In the case of the Cullinan mine, the project will cost approximately $173 million and will extend the mine's life until 2031, while the company's $216 million investment in upgrading the Finsch site will extend the mine's life until 2030, the company announced on Tuesday. Petra explained that both locations have additional resources that could potentially allow them to stay "well beyond" those dates. Meanwhile, the miner's other South African asset, Koffiefontein, will exhaust all of its available reserves by the end of fiscal 2025, according to estimates.
The company's revenue for the six months ending December 31 increased by 49 percent to $264.7 million, thanks to increased demand and higher prices. According to the company, a 16 percent increase in prices on a like-for-like basis more than offset a 7 percent decrease in sales volume to 1.6 million carats during the quarter.
Petrochemical company Petra made money from the sale of "exceptional stones," which included special-size rough over 10.8 carats and colored diamonds.

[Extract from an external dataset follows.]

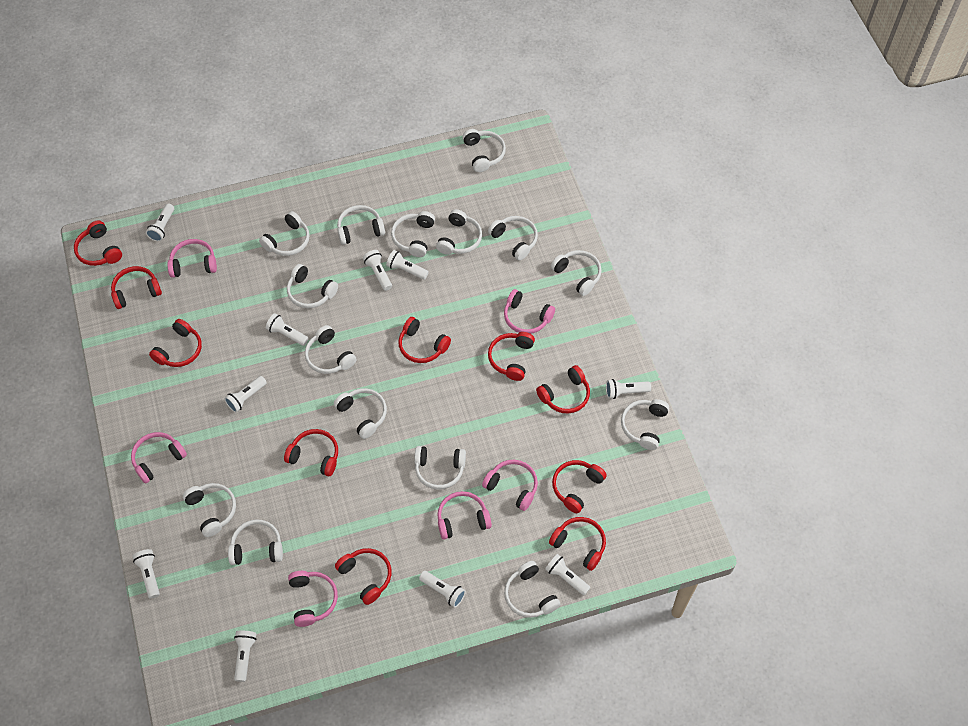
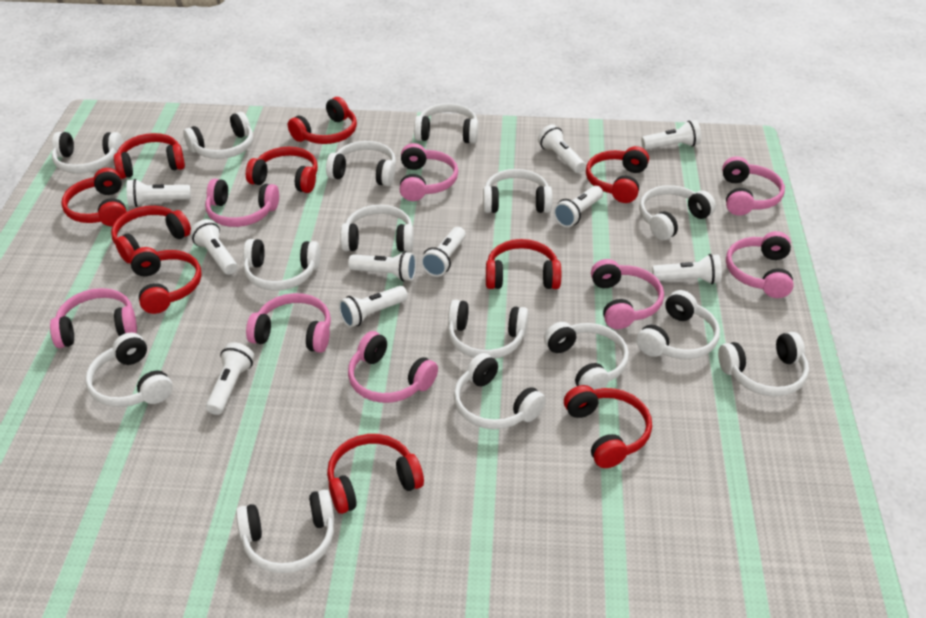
pink headphones: 6 -> 8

These sales generated $77.9 million in revenue, compared to $40.4 million in revenue during the same period the previous year.
“[The company] has delivered strong results...as well as reducing net debt significantly,” Petra CEO Richard Duffy stated. “We have benefited from the recovery in rough-diamond prices, record proceeds from the sale of exceptional stones, and the improvements we have made in our operations…. Our strengthened operating platform and balance sheet, coupled with the robust rough-diamond market, sets us well for the second half of the year.”

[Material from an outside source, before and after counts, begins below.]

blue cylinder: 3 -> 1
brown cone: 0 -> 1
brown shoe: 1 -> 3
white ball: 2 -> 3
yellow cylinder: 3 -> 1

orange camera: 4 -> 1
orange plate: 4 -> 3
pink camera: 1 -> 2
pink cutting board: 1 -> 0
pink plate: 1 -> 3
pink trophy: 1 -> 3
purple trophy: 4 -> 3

However, the company reported that profit fell by 26 percent to $49.1 million during the period, owing to a loss of $63.4 million due to fluctuations in currency exchange rates.
Production increased by 2 percent over the previous six months, thanks to the reopening of the Williamson mine in Tanzania in September after a lengthy period of care and maintenance, as well as operational improvements at the Finsch and Cullinan mines in South Africa.
The miner was able to reduce its debt to $152.3 million, down from $228.2 million at the end of June, according to the company.